%%

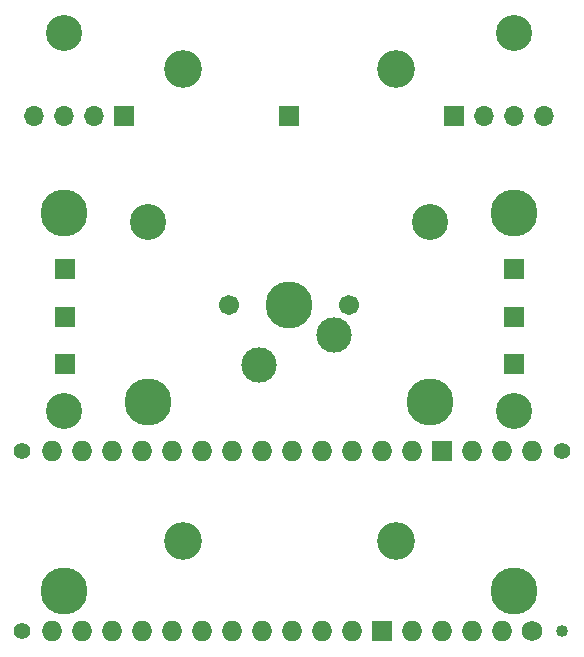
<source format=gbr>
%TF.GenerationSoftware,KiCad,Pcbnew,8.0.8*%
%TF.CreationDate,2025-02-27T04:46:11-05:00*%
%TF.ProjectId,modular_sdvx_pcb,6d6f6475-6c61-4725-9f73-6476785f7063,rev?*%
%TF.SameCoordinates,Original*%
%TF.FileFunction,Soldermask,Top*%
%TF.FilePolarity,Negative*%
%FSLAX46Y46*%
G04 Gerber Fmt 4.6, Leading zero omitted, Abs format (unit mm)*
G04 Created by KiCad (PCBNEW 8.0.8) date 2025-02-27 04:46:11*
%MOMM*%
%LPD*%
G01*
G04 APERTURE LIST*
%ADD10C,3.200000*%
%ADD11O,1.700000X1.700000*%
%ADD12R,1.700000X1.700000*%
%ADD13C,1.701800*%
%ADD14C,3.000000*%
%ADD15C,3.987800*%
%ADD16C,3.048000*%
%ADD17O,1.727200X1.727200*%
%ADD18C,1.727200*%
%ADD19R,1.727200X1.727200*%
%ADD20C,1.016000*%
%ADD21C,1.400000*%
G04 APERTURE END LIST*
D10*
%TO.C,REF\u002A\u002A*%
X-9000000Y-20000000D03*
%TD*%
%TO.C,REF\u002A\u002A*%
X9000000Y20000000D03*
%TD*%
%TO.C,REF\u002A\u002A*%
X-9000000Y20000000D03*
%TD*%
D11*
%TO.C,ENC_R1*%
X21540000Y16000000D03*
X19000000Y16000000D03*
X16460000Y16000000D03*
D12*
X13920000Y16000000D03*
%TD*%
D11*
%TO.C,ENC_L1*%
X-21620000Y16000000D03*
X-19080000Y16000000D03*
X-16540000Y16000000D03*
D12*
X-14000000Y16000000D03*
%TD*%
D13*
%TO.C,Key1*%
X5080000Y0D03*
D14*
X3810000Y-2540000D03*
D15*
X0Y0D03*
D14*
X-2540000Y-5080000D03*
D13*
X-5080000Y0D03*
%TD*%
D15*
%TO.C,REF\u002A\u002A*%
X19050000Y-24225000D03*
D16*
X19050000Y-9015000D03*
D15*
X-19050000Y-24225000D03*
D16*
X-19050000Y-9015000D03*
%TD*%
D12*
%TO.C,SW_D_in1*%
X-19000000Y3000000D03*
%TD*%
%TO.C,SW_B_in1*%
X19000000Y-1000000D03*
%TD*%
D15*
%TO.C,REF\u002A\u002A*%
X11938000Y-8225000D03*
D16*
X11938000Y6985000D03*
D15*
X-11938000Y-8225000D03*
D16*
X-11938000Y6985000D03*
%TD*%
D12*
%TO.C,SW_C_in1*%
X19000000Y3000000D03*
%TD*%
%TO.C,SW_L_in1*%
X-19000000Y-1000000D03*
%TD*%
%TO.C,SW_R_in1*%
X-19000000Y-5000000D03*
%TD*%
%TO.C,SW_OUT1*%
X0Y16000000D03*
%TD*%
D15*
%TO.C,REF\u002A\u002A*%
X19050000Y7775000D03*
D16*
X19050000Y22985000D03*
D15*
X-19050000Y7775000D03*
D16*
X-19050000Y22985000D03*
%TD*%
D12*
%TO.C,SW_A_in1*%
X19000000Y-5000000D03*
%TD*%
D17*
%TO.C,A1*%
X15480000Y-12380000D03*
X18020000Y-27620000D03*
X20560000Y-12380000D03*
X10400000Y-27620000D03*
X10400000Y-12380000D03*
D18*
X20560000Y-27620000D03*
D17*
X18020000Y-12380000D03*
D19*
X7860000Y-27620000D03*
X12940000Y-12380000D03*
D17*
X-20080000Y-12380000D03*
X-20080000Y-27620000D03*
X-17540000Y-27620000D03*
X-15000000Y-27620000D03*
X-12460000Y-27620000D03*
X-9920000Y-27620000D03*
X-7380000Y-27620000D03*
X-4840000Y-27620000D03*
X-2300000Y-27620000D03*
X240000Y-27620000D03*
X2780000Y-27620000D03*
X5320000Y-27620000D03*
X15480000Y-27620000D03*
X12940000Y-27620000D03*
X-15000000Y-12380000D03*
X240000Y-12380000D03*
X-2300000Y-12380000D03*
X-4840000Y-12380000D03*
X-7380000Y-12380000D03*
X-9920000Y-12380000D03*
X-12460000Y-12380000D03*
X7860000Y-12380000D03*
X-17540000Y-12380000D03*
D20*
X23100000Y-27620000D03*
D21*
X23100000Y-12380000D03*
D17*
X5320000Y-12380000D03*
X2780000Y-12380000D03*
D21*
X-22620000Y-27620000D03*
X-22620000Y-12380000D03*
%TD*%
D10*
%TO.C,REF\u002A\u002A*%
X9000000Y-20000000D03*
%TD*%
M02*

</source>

%%
%%

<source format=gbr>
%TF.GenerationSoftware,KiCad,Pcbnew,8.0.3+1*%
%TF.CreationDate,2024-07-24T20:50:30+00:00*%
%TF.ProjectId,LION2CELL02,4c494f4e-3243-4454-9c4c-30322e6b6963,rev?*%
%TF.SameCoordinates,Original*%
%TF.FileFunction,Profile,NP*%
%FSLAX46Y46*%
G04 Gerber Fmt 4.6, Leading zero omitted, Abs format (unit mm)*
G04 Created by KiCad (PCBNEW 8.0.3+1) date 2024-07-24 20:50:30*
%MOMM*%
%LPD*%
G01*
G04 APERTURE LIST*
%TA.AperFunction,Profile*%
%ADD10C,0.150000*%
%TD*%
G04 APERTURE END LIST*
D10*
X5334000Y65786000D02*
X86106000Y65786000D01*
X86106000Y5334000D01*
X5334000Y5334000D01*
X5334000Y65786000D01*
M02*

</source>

%%

Job item: Where the data above reaches the line holding "X11938000Y6985000D03*", begin printing, and stop after the line holding "X7860000Y-27620000D03*". Each line must be reproduced exactly, with nothing else added.

Response to the task:
X11938000Y6985000D03*
D15*
X-11938000Y-8225000D03*
D16*
X-11938000Y6985000D03*
%TD*%
D12*
%TO.C,SW_C_in1*%
X19000000Y3000000D03*
%TD*%
%TO.C,SW_L_in1*%
X-19000000Y-1000000D03*
%TD*%
%TO.C,SW_R_in1*%
X-19000000Y-5000000D03*
%TD*%
%TO.C,SW_OUT1*%
X0Y16000000D03*
%TD*%
D15*
%TO.C,REF\u002A\u002A*%
X19050000Y7775000D03*
D16*
X19050000Y22985000D03*
D15*
X-19050000Y7775000D03*
D16*
X-19050000Y22985000D03*
%TD*%
D12*
%TO.C,SW_A_in1*%
X19000000Y-5000000D03*
%TD*%
D17*
%TO.C,A1*%
X15480000Y-12380000D03*
X18020000Y-27620000D03*
X20560000Y-12380000D03*
X10400000Y-27620000D03*
X10400000Y-12380000D03*
D18*
X20560000Y-27620000D03*
D17*
X18020000Y-12380000D03*
D19*
X7860000Y-27620000D03*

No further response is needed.